What Characteristics Should a Hunting Goldendoodle Have?
Whether you’re thinking about buying a goldendoodle or you have a young pup at home you want to train for hunting, there are some key characteristics to look for.
Keep in mind that goldendoodles should become more seasoned and adept hunters as they get older and graduate from youthful energy to laser-focus in the field.
Running and hunting are high-impact activities, so you need a healthy dog with the energy and stamina to go for hours.
Goldendoodles come from two fast-running breeds and bounce back quickly, so as long as the dog is healthy and comes from a quality lineage with no known health problems, you can expect some solid hunting years ahead.
Coming from two water retrievers, most goldendoodles have strong swimming skills and a natural love for the water. Even so, you definitely want to introduce a goldendoodle to the water when they are young.

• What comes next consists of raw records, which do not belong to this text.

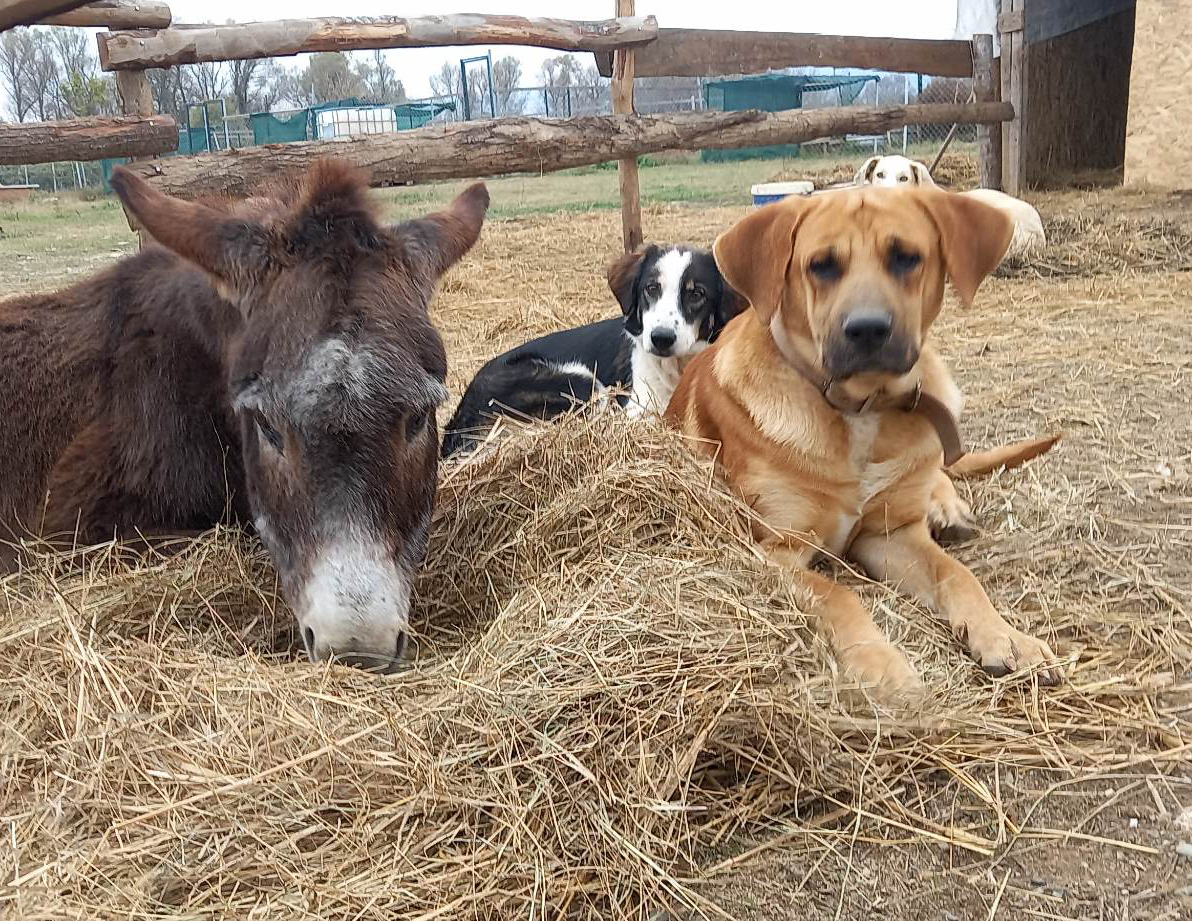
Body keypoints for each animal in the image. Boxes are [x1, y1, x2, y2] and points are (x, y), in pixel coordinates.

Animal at [443, 244, 743, 455]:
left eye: (697, 294)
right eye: (651, 288)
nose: (661, 338)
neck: (677, 368)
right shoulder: (634, 412)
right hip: (582, 383)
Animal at [667, 184, 1068, 691]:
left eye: (907, 257)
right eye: (821, 265)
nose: (868, 329)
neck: (858, 409)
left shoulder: (889, 535)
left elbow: (957, 575)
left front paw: (1006, 637)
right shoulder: (776, 551)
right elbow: (839, 595)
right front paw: (883, 665)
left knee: (939, 476)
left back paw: (948, 508)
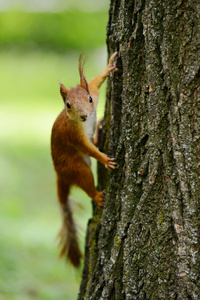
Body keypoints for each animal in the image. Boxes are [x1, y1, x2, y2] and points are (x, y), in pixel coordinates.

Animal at [50, 52, 118, 268]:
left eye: (88, 99)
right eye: (68, 105)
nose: (84, 116)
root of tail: (61, 176)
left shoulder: (95, 94)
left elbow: (96, 82)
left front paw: (108, 68)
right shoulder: (74, 136)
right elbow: (88, 149)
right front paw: (104, 159)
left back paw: (99, 130)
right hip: (77, 169)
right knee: (87, 183)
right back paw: (97, 196)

If they can associate ponds and lakes with fun retrieving exercise, you will have a better time training them to be obedient and intelligent hunters.
Goldendoodles are robust, resilient retrievals with an instinct to track and chase. That prey drive has to come naturally to dogs, and that usually isn’t an issue with goldendoodles.

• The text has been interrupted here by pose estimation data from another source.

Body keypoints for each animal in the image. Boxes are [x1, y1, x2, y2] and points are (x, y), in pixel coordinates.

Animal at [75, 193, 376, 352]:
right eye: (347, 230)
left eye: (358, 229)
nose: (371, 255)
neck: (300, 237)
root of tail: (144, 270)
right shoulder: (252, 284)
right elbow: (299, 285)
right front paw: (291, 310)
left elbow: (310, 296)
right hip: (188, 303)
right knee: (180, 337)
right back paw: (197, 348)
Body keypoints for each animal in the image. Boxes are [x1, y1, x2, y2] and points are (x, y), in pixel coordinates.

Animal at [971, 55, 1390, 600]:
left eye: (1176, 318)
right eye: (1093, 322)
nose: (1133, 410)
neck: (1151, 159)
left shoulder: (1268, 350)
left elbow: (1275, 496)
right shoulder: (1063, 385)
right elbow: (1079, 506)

They love to retrieve everything from balls to birds, and will be happy and focused while doing so. This instinct is what makes them great bird dogs who will keep going until they find the bird and bring it back.
Loyalty and Courage
When training a goldendoodle to hunt, you can build on this breed’s natural loyalty, courage, and confidence. Both golden retrievers and poodles love pleasing their owners and earning praise, so a goldendoodle likes to do the same.
Careful field training can show even the most energetic young goldendoodles that doing well in the field comes with rewards.

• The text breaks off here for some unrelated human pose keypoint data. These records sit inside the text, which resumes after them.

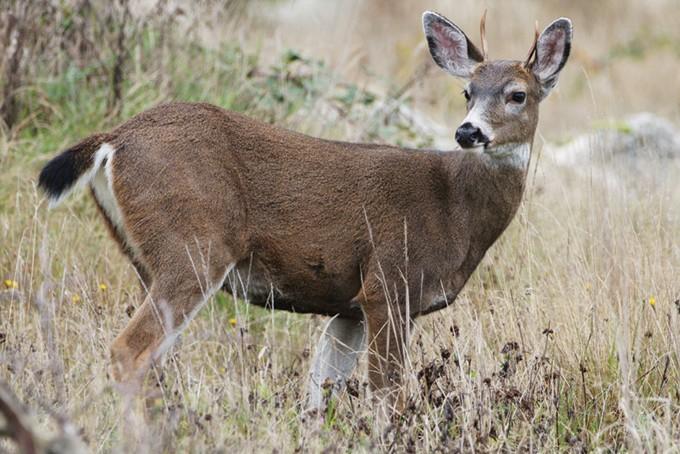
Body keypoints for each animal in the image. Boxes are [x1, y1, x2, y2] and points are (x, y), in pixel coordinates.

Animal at [35, 12, 568, 412]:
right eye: (467, 93)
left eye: (517, 94)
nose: (467, 132)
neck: (453, 210)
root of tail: (113, 140)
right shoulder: (389, 283)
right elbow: (387, 396)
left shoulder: (350, 305)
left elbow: (319, 391)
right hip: (194, 247)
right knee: (129, 350)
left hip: (146, 259)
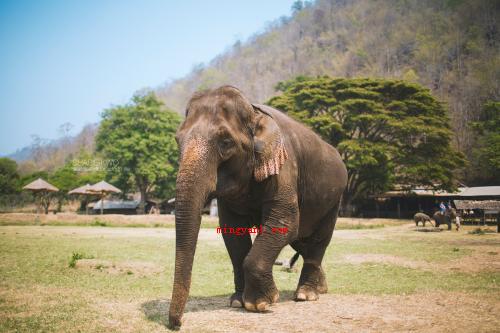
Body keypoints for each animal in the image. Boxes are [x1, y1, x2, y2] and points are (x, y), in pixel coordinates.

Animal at [168, 85, 348, 326]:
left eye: (226, 142)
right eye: (178, 141)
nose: (176, 324)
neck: (254, 112)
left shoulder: (284, 165)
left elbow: (285, 221)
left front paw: (260, 304)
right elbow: (232, 232)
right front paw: (237, 301)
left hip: (334, 200)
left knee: (318, 241)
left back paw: (306, 295)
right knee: (301, 242)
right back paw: (322, 288)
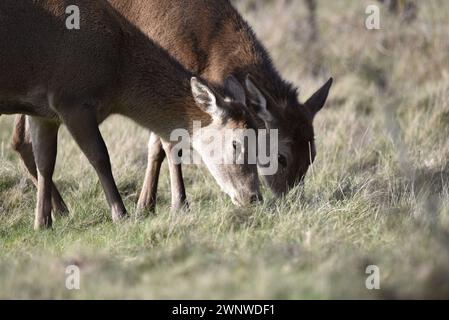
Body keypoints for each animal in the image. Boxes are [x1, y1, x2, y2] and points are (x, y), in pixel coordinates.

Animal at [9, 0, 332, 215]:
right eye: (280, 157)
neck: (206, 56)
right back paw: (59, 208)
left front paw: (147, 204)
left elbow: (156, 145)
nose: (291, 199)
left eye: (313, 155)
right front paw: (176, 204)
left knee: (22, 138)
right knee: (23, 138)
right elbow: (168, 144)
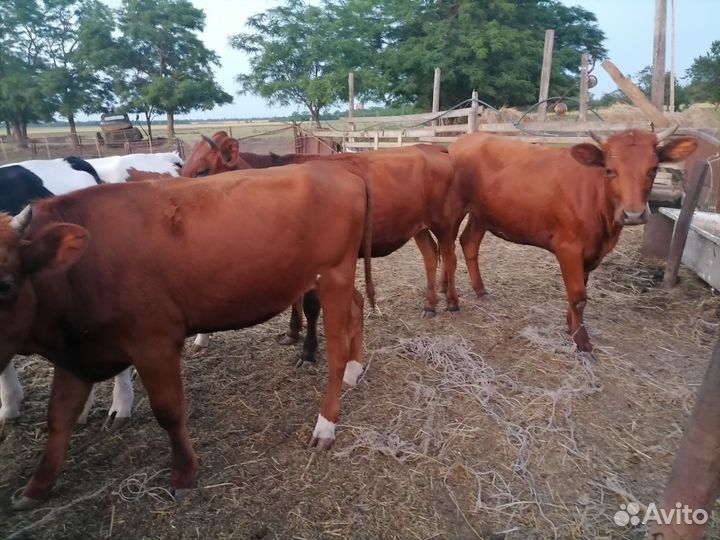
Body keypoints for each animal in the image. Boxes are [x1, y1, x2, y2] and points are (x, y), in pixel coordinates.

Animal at [181, 131, 465, 366]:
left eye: (203, 171)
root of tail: (431, 147)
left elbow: (310, 306)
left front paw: (308, 352)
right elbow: (295, 301)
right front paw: (292, 333)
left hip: (445, 221)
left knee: (450, 257)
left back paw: (451, 303)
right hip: (420, 227)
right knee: (431, 256)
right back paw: (429, 305)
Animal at [448, 126, 698, 352]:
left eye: (653, 169)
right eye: (609, 170)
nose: (634, 214)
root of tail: (466, 139)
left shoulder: (590, 252)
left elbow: (579, 292)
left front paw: (571, 326)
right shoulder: (568, 248)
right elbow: (578, 295)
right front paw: (581, 340)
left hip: (481, 215)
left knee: (469, 243)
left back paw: (481, 290)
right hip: (455, 210)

The goal is to train your goldendoodle to be a confident, courageous canine companion who doesn’t shy away from a challenge in the duck field.
Possible Challenges of Hunting With a Goldendoodle
There are not many bad things to say about goldendoodles in general, let alone their hunting ability.
One consideration is that most goldendoodles don’t come from multi-generational hunting lines, and if they do, they are more expensive.
That’s not necessarily a bad thing, but it just means you may not get the same hunting prowess passed down multiple generations like with prestigious lab or beagle breeders.
Goldendoodles also may need more grooming before and after a hunt compared to other breeds.
Indeed, the water-resistant and non-shedding coat performs well in wet, muddy conditions, but bristles and burrs may get stuck in their soft coat. Knots and matting are also possibilities, especially on long, wet hunts.
Other than that, goldendoodles with proper training and field experience can perform right up there with more common hunting dogs like labs, foxhounds, and pointers.
Final Thoughts on Hunting With Goldendoodles
Many hunters highly recommend hunting with a goldendoodle. With the right training and exercise regime, goldendoodles thrive as hunting dogs.
Thanks to the brilliant mix of golden retriever and poodle, goldendoodles have sharp minds and powerful physiques that allow them to hunt for hours without stopping.
Raising a goldendoodle hunting companion can be approached the same as for any other retriever, with a focus on obedience training and field experience where they can get used to gunshots.
Patience and persistence will get you the best results with a goldendoodle hunting companion.